[[ THE DATA, beginning ]]

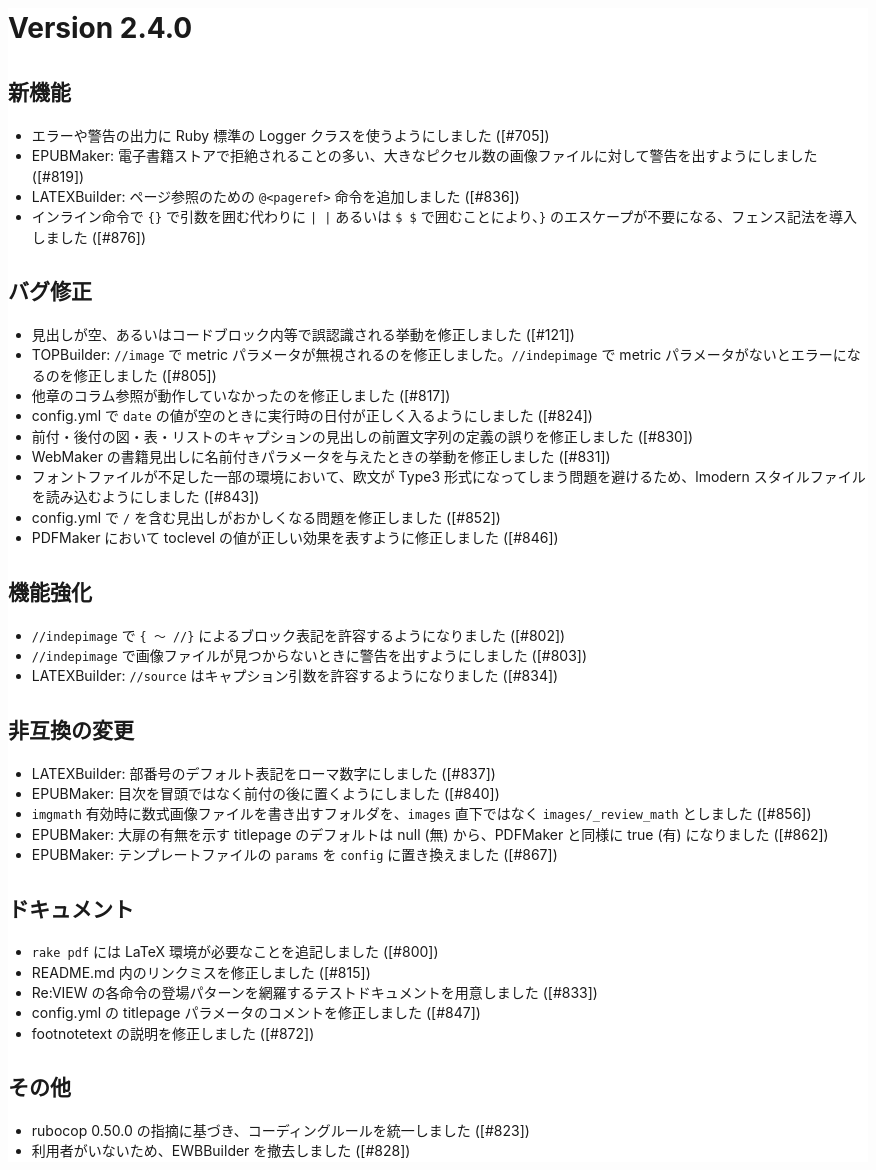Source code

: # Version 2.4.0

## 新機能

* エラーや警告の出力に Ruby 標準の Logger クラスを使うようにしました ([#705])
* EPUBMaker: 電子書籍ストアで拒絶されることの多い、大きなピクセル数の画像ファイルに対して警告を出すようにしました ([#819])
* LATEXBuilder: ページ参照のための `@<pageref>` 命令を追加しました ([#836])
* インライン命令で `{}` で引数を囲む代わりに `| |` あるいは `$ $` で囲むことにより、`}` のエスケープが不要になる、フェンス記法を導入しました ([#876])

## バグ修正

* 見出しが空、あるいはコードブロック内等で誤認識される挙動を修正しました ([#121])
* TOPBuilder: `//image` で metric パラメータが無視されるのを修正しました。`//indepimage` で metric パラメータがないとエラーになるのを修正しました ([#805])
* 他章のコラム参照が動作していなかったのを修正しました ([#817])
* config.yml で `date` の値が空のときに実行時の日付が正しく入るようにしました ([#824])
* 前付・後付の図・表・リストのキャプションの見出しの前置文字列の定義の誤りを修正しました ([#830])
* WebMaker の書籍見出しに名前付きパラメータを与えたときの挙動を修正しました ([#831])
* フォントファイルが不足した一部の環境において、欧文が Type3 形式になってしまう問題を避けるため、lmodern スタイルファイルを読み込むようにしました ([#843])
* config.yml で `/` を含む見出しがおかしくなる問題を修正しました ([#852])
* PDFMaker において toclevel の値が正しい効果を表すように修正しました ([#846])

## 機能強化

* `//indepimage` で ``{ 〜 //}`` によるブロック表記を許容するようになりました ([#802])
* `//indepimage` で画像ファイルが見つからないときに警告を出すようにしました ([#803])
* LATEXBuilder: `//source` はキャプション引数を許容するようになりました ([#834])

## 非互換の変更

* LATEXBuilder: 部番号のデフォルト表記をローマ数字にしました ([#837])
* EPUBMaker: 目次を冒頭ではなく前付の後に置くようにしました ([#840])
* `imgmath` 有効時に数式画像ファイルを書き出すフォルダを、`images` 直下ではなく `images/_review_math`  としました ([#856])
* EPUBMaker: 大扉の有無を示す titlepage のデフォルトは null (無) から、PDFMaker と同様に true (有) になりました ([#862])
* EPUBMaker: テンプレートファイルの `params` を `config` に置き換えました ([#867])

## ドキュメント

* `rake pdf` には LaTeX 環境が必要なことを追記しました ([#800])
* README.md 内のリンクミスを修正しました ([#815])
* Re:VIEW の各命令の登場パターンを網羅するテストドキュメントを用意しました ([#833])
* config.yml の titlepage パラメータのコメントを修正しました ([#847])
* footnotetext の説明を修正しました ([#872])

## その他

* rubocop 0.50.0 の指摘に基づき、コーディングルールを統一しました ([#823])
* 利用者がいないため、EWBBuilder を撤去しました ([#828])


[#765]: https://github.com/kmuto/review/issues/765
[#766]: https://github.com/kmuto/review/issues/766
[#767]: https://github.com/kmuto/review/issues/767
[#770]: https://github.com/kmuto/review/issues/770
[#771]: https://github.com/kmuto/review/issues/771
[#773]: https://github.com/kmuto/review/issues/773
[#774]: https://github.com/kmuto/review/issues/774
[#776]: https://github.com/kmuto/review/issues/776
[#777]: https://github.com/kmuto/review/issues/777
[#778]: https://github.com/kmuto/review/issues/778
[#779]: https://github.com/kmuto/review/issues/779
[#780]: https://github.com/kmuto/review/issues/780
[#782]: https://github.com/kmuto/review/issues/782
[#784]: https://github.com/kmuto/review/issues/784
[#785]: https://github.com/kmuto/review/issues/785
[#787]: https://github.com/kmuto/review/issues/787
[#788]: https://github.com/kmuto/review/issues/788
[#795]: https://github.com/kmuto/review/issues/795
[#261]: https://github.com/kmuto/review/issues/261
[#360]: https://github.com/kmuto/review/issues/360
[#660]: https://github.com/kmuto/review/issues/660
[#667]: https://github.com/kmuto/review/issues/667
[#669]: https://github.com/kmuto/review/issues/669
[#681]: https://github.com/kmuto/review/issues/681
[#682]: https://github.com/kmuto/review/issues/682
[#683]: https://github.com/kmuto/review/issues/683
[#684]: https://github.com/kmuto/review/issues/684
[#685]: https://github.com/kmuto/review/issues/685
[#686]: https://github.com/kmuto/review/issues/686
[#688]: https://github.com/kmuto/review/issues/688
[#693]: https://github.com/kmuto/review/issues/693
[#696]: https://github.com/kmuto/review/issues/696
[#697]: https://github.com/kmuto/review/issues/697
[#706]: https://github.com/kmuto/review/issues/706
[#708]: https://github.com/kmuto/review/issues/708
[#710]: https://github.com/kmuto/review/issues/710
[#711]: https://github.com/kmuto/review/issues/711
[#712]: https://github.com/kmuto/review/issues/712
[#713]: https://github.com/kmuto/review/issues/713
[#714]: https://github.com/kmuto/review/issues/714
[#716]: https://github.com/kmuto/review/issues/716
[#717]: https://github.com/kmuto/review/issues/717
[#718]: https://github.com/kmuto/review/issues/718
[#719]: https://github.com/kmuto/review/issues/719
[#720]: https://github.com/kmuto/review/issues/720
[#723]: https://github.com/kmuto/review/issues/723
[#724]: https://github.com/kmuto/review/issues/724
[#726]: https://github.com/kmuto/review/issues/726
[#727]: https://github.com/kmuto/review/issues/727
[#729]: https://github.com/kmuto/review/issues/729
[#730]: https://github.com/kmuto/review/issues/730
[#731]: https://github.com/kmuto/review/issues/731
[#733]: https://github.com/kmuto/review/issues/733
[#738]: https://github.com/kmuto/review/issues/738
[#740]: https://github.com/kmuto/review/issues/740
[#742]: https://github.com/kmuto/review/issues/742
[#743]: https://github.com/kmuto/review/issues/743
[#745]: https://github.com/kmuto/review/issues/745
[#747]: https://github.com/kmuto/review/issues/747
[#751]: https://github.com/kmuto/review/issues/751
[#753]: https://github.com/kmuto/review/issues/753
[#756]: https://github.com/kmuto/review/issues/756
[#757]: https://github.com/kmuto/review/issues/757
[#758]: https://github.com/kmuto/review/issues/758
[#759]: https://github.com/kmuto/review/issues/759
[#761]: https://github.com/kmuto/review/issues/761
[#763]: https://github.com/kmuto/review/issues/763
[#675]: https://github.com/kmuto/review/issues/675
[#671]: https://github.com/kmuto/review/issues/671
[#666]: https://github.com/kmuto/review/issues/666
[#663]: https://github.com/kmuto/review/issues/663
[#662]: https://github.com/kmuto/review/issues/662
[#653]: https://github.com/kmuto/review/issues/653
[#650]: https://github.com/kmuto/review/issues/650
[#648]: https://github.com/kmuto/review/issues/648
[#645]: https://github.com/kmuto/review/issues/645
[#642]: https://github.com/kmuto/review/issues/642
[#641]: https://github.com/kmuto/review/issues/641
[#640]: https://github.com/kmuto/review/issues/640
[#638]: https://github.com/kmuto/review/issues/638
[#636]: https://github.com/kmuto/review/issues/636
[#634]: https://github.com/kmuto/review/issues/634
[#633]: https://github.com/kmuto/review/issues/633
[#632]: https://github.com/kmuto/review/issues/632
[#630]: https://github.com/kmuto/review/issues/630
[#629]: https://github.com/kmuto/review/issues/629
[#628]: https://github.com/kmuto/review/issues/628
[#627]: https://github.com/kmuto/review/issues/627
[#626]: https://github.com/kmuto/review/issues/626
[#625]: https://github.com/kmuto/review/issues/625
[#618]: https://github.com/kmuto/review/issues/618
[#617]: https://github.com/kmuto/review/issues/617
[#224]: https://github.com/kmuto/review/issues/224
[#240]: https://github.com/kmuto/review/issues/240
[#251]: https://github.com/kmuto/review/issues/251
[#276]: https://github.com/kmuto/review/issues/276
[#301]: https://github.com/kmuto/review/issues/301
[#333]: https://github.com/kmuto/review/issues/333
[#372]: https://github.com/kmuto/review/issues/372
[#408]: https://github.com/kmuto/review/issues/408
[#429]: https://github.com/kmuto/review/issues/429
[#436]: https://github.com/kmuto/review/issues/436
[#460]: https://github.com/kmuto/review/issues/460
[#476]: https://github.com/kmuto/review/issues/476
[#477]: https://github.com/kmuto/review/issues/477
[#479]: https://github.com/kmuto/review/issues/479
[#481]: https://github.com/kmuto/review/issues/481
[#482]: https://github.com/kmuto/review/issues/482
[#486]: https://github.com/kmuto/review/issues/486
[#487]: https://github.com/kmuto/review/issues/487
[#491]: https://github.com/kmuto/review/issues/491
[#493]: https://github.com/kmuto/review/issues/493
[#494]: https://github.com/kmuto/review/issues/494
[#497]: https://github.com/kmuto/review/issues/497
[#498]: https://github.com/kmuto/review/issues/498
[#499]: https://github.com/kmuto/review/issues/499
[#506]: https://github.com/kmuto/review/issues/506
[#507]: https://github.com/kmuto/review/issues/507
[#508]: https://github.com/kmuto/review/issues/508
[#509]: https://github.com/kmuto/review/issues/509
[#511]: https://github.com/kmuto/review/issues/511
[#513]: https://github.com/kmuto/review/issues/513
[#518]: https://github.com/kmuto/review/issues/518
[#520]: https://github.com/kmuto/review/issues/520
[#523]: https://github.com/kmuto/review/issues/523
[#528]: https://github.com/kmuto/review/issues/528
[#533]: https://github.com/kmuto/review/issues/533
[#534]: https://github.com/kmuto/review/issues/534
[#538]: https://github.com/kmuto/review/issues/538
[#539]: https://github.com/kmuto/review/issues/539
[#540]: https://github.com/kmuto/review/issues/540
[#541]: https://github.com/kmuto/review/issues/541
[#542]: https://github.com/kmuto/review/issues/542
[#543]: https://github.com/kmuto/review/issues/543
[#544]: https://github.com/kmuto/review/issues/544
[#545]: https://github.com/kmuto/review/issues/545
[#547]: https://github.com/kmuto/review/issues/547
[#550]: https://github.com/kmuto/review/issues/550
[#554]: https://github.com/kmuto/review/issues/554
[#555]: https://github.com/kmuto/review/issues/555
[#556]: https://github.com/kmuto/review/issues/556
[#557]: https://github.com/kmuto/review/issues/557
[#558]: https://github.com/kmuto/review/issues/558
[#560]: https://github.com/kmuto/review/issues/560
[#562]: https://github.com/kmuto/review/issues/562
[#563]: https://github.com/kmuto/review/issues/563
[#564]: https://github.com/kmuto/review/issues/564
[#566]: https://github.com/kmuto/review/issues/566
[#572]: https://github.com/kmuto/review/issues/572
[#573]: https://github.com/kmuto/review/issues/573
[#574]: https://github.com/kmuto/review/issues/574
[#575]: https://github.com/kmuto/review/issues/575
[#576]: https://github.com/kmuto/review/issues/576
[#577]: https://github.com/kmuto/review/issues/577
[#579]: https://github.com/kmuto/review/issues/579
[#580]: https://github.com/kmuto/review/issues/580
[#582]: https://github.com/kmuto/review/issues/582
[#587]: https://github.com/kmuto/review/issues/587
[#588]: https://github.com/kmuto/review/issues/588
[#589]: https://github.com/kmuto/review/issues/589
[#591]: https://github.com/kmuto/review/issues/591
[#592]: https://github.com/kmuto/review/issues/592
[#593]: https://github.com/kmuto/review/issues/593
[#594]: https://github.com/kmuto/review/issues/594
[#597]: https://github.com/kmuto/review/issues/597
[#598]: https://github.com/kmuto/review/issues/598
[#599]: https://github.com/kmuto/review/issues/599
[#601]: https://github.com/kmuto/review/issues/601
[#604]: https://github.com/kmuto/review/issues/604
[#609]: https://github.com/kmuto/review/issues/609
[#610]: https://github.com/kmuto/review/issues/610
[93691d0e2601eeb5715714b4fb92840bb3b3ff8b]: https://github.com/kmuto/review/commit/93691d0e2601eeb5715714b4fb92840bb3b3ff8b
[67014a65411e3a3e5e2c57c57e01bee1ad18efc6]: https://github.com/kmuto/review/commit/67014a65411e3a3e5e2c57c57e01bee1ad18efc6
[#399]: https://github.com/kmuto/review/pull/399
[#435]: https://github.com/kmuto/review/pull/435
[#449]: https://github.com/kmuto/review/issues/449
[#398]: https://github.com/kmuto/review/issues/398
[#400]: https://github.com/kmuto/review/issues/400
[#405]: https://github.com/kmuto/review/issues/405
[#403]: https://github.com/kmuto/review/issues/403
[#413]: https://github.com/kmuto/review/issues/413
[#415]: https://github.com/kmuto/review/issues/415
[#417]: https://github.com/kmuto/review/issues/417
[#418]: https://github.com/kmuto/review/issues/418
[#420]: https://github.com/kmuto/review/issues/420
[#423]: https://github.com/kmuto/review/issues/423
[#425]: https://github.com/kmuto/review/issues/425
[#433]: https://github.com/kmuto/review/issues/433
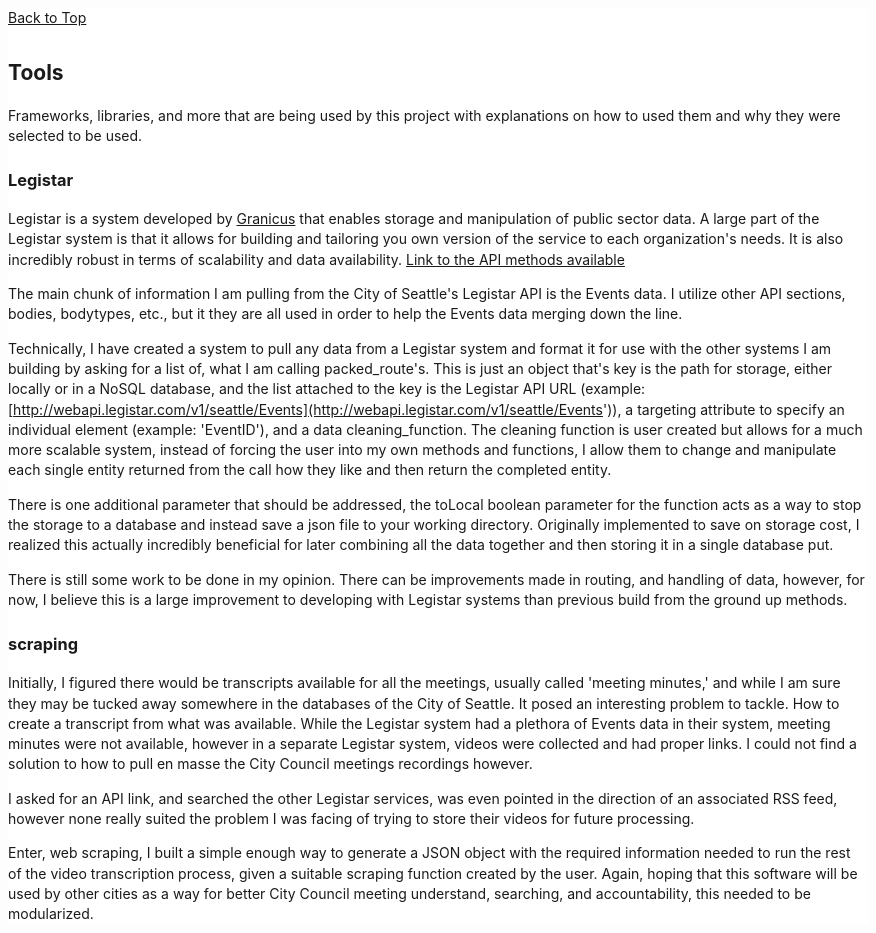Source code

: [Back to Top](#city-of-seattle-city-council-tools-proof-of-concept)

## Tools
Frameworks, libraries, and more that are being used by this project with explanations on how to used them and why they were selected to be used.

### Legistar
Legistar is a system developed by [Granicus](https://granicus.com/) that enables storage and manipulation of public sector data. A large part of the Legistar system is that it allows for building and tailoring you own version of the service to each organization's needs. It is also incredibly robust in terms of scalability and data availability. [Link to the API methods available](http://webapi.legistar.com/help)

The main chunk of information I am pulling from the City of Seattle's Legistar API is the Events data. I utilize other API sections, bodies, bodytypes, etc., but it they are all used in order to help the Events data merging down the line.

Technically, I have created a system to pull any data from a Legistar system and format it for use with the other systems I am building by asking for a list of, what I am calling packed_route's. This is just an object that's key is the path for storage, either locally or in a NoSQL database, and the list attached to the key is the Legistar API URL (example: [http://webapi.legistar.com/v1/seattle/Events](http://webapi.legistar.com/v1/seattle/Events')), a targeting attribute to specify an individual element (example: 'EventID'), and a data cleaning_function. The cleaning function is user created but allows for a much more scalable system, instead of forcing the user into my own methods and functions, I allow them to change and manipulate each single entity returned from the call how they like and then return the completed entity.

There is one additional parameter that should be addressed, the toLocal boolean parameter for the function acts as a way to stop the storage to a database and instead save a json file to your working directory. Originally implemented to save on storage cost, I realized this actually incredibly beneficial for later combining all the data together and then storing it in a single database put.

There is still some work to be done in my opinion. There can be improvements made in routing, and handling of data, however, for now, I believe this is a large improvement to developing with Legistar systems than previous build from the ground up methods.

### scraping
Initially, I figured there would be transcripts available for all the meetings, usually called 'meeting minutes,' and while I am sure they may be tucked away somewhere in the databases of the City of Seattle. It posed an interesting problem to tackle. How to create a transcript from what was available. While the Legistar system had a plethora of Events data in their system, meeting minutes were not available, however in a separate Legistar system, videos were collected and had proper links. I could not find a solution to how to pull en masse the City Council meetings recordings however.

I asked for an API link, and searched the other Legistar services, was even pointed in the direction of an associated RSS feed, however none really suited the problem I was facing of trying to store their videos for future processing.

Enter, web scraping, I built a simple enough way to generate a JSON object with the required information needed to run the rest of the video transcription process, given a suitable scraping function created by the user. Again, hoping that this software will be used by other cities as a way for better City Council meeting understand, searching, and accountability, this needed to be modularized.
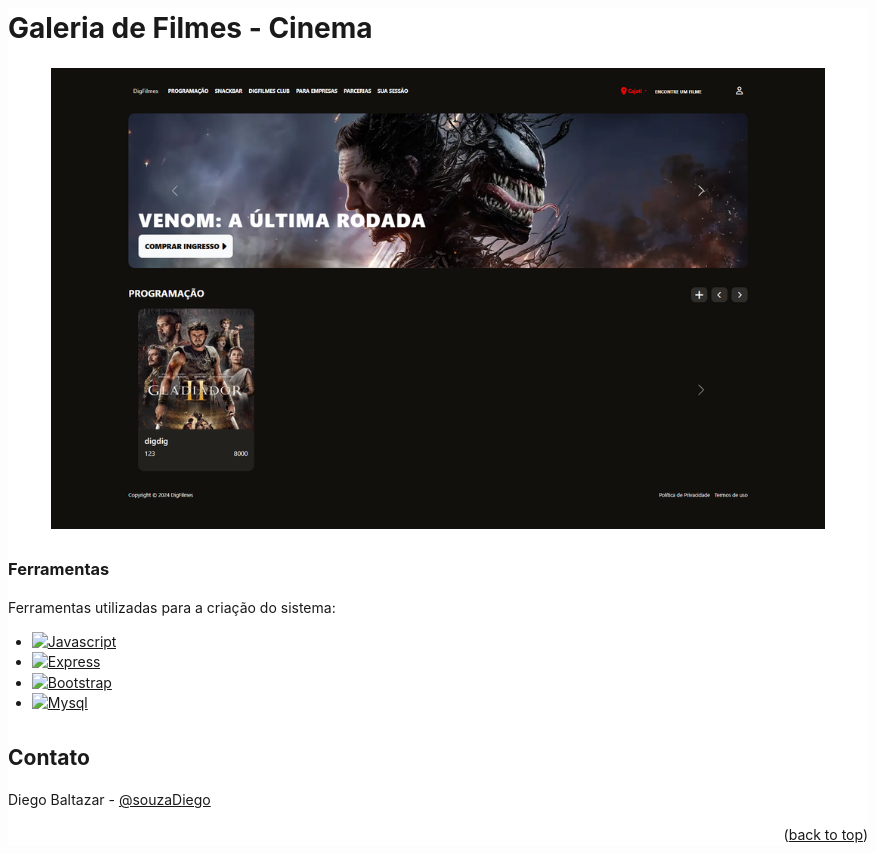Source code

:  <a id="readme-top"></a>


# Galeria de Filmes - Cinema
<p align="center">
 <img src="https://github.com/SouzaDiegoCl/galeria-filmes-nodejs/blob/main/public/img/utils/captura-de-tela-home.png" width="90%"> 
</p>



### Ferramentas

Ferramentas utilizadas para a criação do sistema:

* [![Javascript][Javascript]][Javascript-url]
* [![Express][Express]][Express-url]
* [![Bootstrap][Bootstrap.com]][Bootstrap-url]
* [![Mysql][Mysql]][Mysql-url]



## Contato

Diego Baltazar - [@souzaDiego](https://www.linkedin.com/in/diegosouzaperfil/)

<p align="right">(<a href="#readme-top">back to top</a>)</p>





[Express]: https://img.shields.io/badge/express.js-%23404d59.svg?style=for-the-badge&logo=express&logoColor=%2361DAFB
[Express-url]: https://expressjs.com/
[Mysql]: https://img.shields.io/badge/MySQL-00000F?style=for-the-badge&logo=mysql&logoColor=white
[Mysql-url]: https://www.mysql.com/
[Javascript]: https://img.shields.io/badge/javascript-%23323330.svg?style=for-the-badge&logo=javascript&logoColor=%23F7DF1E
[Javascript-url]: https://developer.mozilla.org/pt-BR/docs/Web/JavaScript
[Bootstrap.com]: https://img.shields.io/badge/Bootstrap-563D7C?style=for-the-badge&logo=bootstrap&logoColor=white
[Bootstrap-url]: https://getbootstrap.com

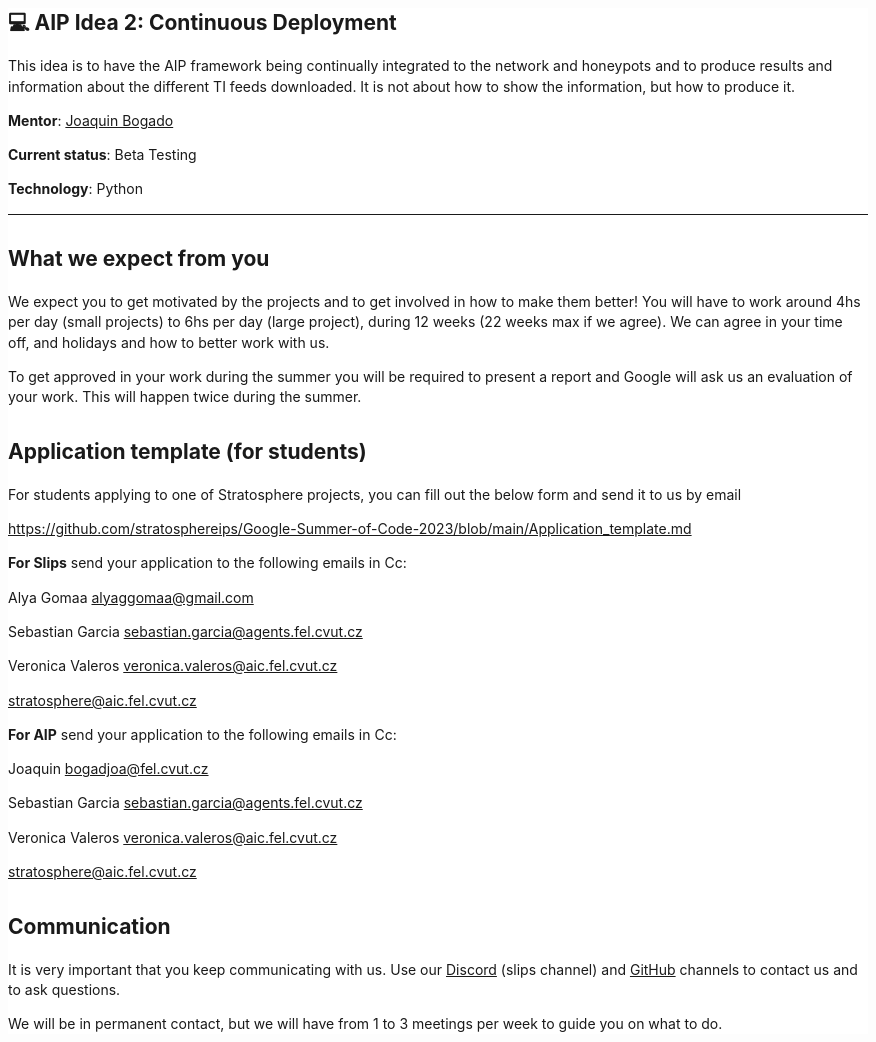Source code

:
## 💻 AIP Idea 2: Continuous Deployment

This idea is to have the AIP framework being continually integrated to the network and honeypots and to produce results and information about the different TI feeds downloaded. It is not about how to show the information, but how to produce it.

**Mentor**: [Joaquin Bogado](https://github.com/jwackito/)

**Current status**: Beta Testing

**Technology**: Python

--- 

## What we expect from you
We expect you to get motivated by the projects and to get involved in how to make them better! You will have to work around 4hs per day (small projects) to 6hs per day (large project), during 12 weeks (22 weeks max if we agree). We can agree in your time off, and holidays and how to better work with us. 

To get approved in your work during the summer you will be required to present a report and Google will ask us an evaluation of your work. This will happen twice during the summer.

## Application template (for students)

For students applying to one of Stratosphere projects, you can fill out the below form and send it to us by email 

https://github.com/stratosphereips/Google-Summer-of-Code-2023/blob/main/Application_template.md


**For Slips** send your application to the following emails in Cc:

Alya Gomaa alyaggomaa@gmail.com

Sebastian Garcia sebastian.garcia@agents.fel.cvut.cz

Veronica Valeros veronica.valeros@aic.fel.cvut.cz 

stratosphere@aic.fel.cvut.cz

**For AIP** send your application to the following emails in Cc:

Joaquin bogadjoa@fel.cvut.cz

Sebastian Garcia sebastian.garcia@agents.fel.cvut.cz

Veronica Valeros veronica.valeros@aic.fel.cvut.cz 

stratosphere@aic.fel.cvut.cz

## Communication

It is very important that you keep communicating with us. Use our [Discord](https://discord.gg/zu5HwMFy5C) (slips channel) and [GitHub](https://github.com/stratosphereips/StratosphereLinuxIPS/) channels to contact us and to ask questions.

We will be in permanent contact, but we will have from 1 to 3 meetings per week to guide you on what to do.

[[ THE DATA, end ]]

Identify every line above that contains the word "allows", counting only matches with the same uppercase and lowercase letters, and copy each of those lines.

Legistar is a system developed by [Granicus](https://granicus.com/) that enables storage and manipulation of public sector data. A large part of the Legistar system is that it allows for building and tailoring you own version of the service to each organization's needs. It is also incredibly robust in terms of scalability and data availability. [Link to the API methods available](http://webapi.legistar.com/help)
Technically, I have created a system to pull any data from a Legistar system and format it for use with the other systems I am building by asking for a list of, what I am calling packed_route's. This is just an object that's key is the path for storage, either locally or in a NoSQL database, and the list attached to the key is the Legistar API URL (example: [http://webapi.legistar.com/v1/seattle/Events](http://webapi.legistar.com/v1/seattle/Events')), a targeting attribute to specify an individual element (example: 'EventID'), and a data cleaning_function. The cleaning function is user created but allows for a much more scalable system, instead of forcing the user into my own methods and functions, I allow them to change and manipulate each single entity returned from the call how they like and then return the completed entity.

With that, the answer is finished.